Problem description:
Transcribe every one of the rows below word for word, leaving out the pictures.

━━━━━━━━━━━━━━━━━━━━

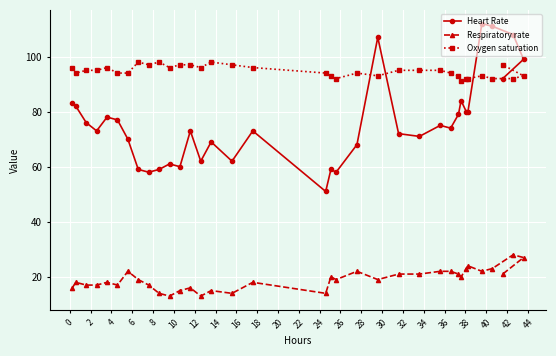

What is the difference between the maximum and minimum values in the Heart Rate series?

61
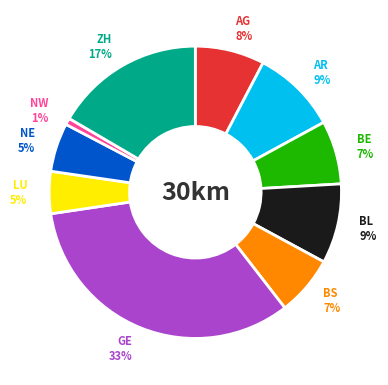

Combined, do GE 33% and BE 7% account for over 50%?

No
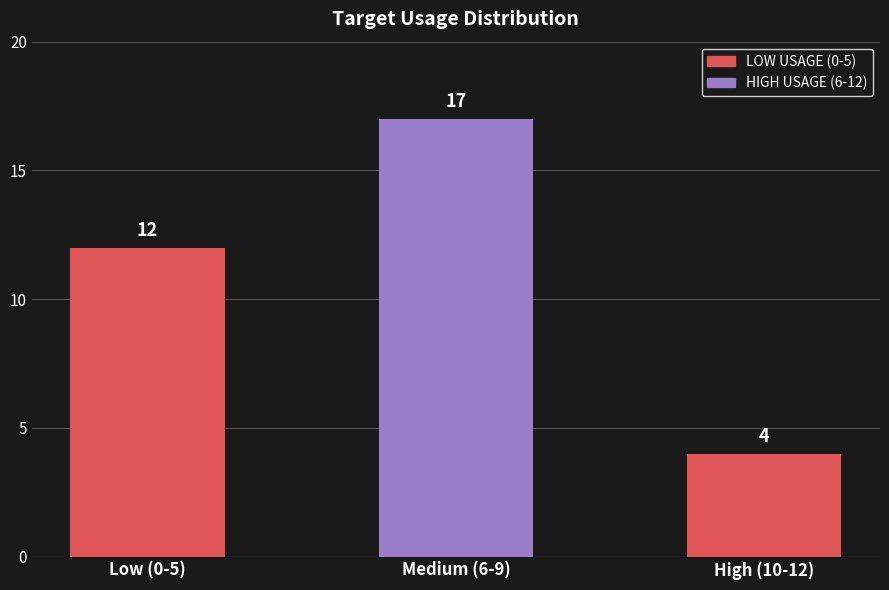

Rank the categories by value from highest to lowest.

Medium (6-9), Low (0-5), High (10-12)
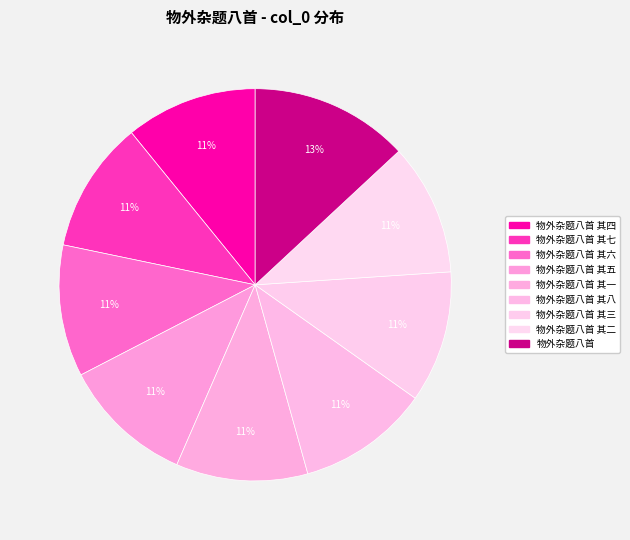

Does any single category account for the majority?

No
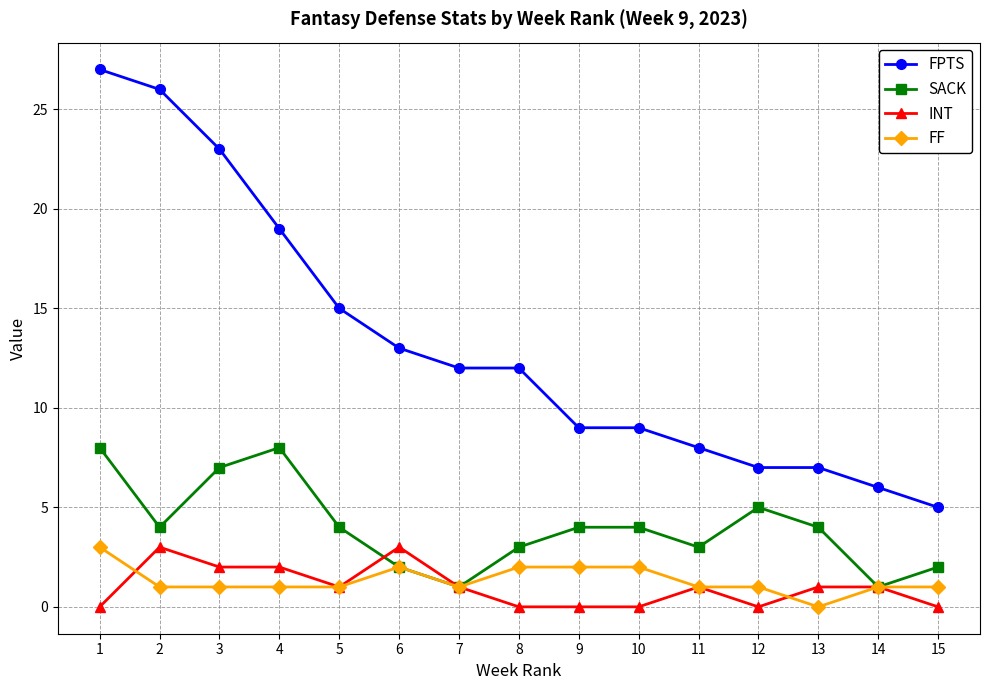

Rank the series at 1 from lowest to highest value.

INT, FF, SACK, FPTS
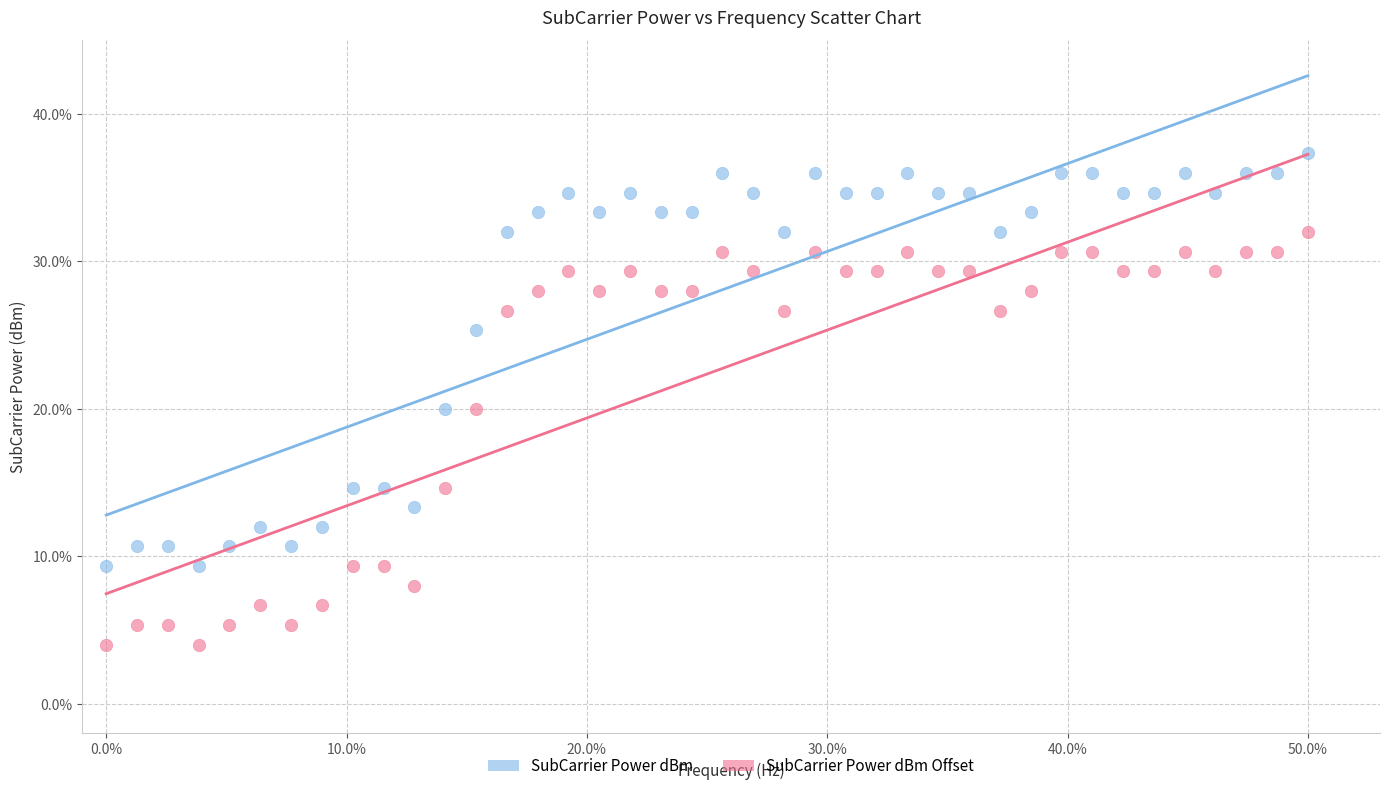

Across all data points, what is the range of Y values (max minus min)?

33.3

━━━━━━━━━━━━━━━━━━━━

Output for this exercise:
What is the difference between the maximum and minimum values in the Heart Rate series?

61

Combined, do GE 33% and BE 7% account for over 50%?

No

Rank the categories by value from highest to lowest.

Medium (6-9), Low (0-5), High (10-12)

Does any single category account for the majority?

No

Rank the series at 1 from lowest to highest value.

INT, FF, SACK, FPTS

Across all data points, what is the range of Y values (max minus min)?

33.3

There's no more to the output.